*** Opening of Data for processing ***

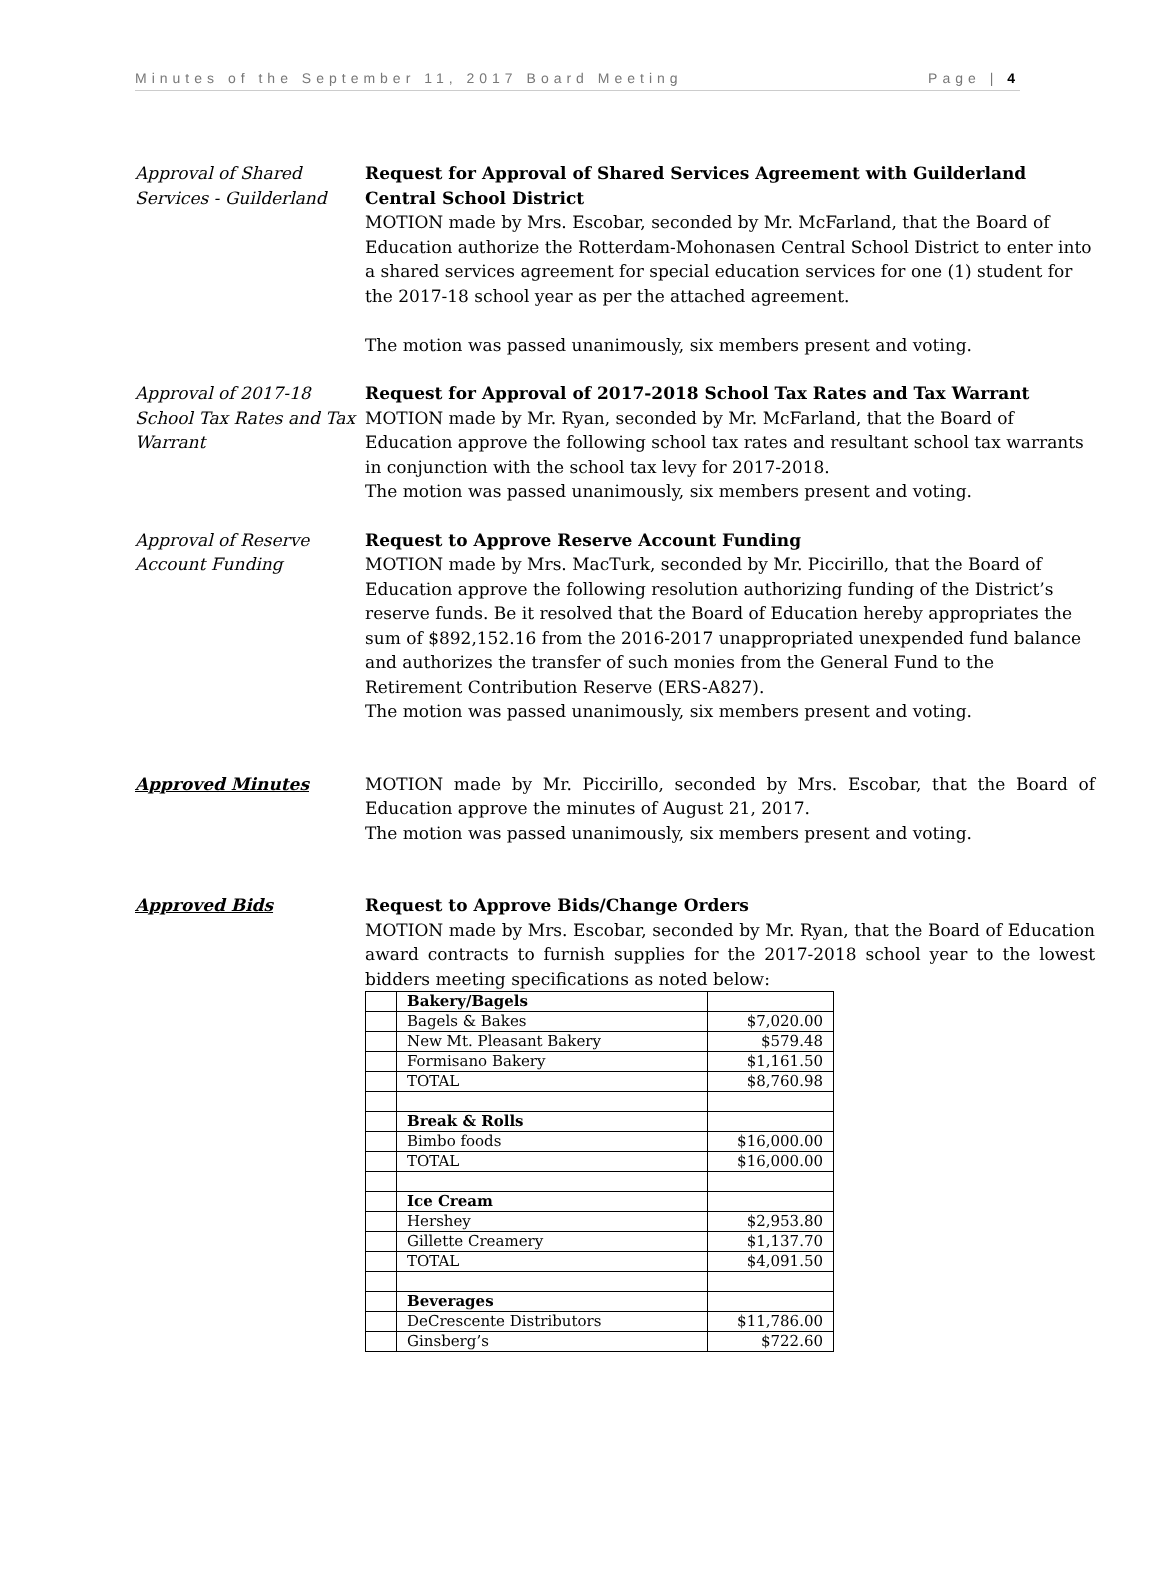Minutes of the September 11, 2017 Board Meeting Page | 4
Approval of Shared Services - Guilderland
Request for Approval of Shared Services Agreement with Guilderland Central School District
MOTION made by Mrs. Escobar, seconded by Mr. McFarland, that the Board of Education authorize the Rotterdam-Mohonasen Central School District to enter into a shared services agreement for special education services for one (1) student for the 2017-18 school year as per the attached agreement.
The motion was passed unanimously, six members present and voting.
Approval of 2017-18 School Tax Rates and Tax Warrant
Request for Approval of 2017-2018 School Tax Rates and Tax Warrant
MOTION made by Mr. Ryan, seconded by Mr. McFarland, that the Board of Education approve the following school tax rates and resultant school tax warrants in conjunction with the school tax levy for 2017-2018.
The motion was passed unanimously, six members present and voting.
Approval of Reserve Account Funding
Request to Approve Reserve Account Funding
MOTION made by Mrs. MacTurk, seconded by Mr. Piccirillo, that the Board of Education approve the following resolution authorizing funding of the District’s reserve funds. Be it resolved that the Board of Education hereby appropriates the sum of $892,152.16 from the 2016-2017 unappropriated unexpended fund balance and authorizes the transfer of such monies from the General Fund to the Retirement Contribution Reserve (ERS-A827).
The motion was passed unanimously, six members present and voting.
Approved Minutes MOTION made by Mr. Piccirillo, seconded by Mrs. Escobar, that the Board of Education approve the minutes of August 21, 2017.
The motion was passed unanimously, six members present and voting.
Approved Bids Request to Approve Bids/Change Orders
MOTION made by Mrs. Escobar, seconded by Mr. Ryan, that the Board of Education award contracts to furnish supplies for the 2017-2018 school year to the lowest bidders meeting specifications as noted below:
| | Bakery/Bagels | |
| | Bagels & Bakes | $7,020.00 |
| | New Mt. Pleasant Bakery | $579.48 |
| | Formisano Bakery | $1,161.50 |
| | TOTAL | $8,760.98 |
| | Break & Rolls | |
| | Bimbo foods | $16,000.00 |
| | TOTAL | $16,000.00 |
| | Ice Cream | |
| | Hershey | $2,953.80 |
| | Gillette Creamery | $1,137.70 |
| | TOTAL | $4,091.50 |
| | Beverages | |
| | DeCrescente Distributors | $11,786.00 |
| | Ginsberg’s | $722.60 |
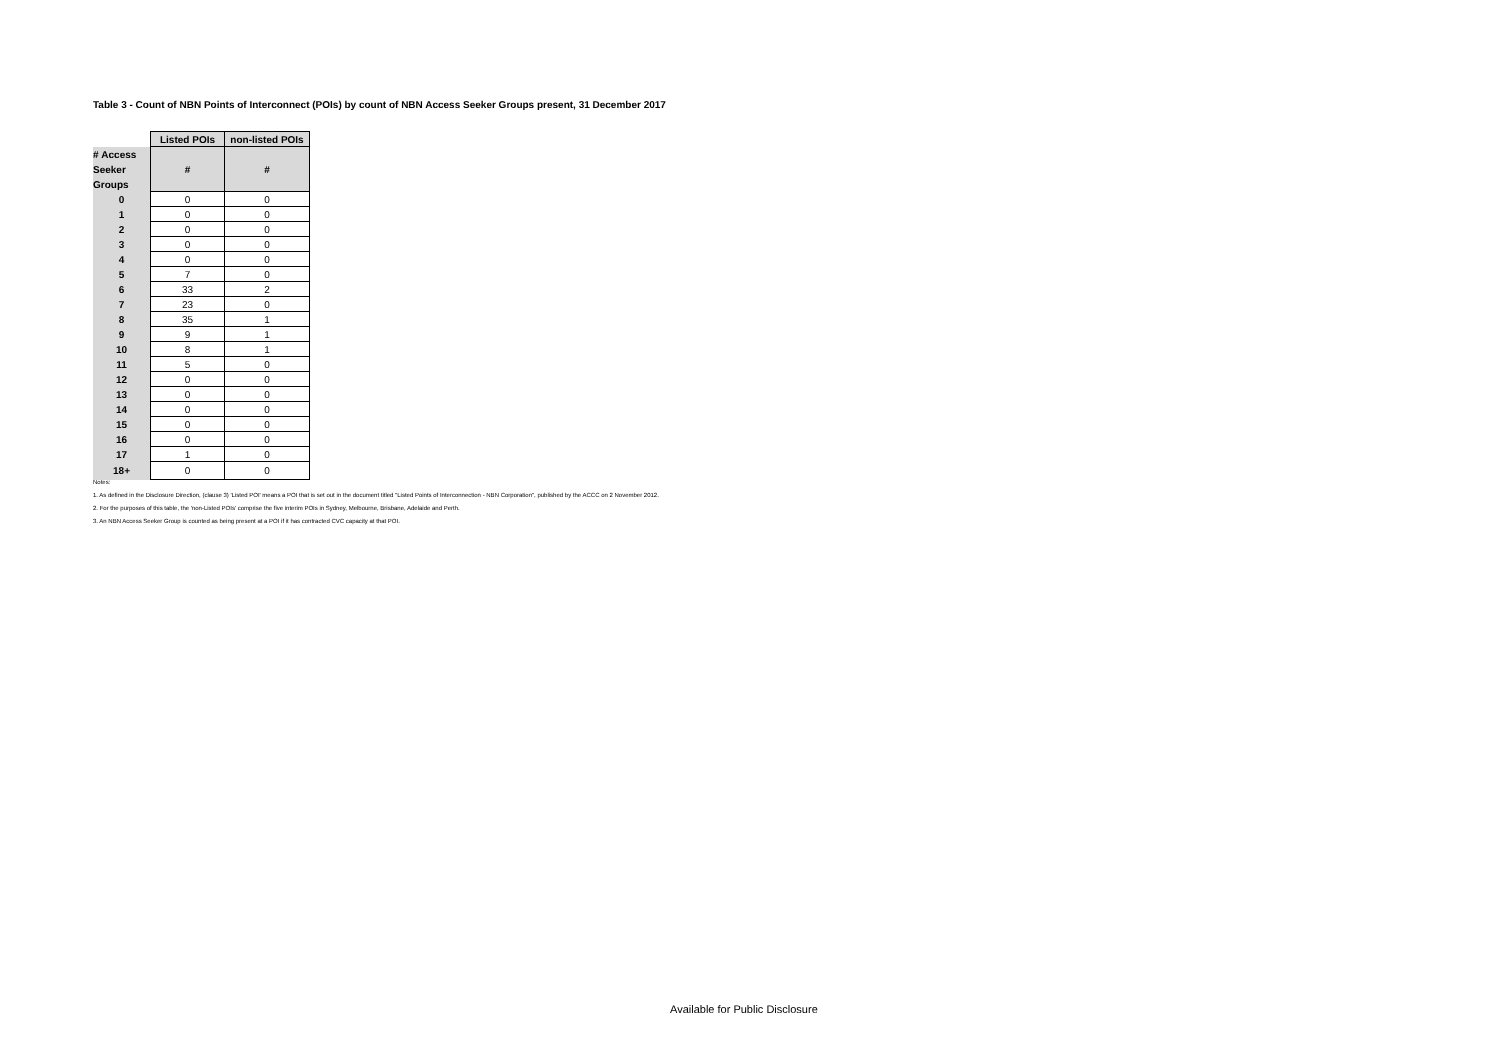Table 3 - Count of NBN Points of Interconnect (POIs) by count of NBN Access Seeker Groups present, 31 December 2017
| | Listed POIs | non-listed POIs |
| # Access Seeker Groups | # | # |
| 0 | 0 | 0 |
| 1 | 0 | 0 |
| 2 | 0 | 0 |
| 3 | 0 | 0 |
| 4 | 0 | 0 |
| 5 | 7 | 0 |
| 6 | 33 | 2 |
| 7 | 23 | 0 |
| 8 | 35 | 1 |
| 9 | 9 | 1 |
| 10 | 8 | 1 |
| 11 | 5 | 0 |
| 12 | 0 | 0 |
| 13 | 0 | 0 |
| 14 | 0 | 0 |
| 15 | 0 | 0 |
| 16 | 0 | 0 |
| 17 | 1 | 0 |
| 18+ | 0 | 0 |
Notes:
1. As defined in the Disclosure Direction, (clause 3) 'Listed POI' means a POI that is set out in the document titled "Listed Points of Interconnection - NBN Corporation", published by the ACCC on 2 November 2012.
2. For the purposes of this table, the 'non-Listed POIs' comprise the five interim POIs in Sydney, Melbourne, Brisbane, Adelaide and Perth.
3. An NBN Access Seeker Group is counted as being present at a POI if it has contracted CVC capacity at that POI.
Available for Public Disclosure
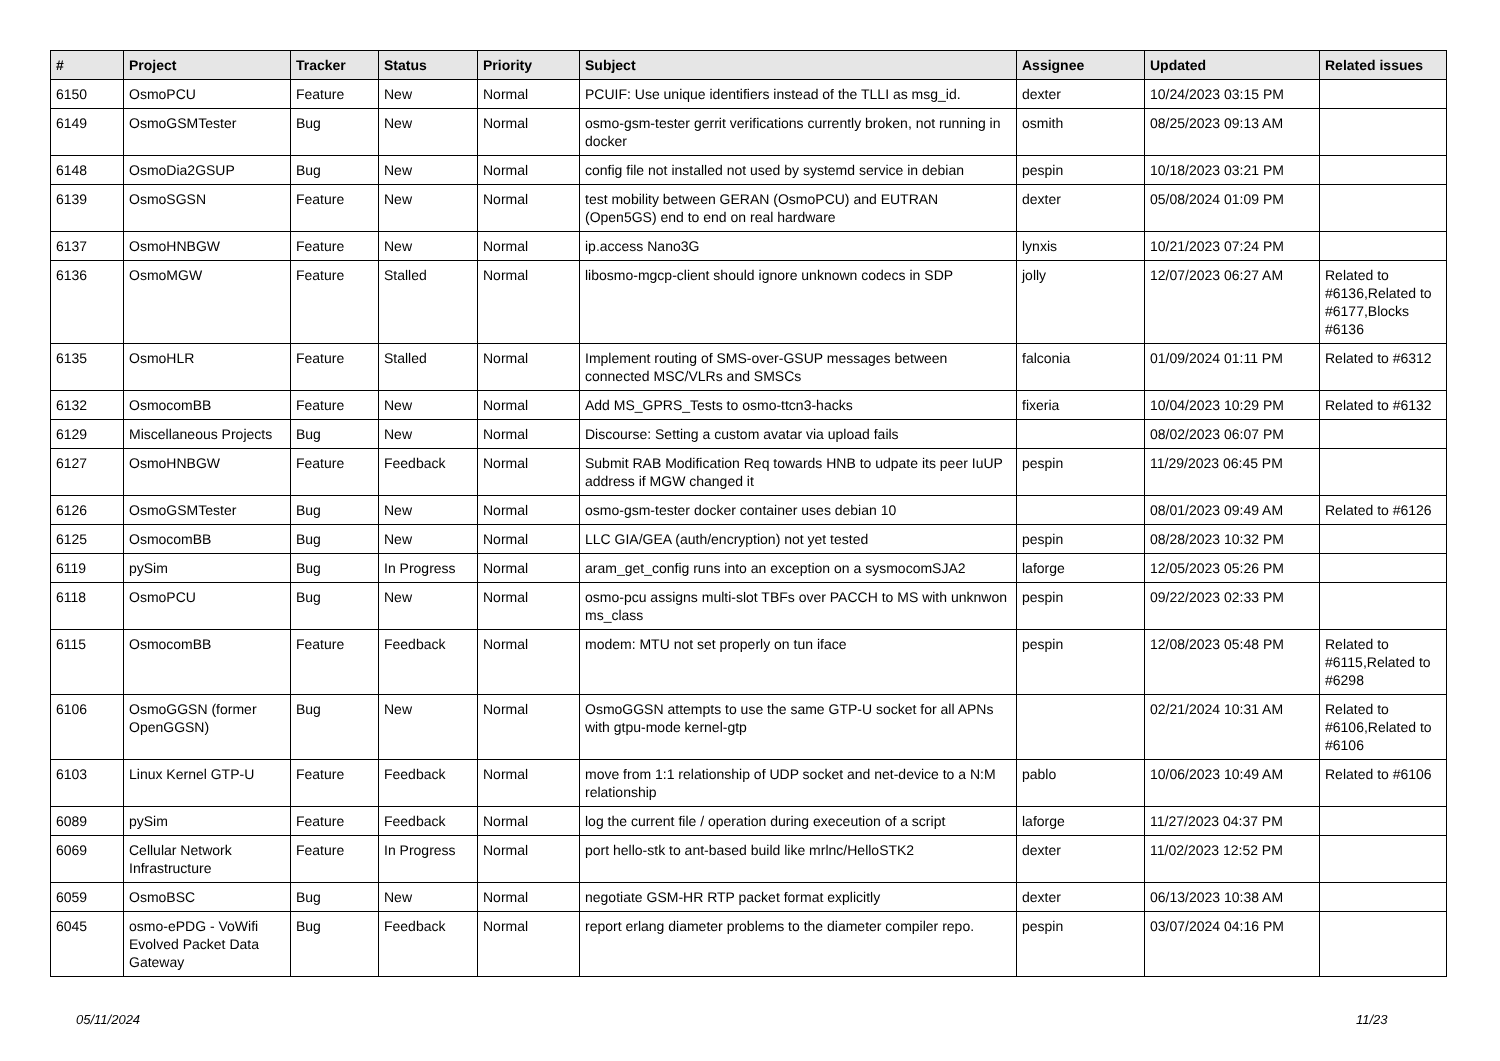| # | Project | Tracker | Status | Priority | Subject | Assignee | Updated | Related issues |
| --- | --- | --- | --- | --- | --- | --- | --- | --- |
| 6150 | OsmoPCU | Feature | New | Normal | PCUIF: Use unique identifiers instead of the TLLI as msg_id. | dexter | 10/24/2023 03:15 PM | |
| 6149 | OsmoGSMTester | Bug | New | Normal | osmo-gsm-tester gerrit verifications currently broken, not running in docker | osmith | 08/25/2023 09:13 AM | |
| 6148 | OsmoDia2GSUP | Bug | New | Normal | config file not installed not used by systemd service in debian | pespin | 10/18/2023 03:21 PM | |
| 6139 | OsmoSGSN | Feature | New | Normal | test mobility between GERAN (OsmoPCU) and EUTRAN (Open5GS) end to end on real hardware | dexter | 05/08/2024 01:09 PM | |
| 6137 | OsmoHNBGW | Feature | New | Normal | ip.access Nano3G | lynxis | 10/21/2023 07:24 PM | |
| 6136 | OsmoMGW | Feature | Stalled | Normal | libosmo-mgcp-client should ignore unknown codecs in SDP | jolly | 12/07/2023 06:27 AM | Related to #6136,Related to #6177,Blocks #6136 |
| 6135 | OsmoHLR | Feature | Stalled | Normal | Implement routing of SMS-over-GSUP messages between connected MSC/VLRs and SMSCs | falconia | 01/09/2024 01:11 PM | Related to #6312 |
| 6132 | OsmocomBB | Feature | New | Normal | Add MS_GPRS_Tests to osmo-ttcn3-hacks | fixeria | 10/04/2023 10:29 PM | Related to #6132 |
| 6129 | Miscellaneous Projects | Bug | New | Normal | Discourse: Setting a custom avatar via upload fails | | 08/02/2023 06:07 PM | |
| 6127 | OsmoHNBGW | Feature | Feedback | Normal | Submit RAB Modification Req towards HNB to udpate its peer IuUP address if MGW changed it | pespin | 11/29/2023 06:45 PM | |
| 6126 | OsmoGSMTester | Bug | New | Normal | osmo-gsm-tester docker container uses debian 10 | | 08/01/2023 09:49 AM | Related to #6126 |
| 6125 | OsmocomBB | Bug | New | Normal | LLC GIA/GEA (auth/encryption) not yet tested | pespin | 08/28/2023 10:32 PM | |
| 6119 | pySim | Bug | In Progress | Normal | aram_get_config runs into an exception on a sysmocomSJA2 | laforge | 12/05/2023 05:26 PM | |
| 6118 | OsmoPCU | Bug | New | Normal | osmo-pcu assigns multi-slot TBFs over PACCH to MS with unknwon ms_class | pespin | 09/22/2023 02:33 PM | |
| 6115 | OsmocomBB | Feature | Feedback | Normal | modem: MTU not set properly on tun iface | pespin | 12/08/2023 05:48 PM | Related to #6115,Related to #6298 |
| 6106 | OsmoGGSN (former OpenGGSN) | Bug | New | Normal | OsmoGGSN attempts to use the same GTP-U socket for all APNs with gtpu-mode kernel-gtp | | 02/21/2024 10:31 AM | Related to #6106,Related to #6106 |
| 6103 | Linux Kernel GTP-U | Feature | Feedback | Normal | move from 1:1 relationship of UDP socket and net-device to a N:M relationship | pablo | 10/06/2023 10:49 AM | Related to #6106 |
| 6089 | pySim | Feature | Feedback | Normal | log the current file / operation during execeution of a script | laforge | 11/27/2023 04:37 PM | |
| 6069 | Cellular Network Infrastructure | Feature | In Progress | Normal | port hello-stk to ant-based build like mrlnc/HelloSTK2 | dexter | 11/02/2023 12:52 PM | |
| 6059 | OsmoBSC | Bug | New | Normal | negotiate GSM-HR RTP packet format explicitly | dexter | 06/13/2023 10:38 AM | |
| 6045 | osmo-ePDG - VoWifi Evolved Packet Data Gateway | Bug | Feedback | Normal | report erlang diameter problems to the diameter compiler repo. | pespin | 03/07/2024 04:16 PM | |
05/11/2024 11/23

*** Close of Data for processing ***

Say, as a bare number, how many lines of the data hold the string "dexter".

## [Answer area]
4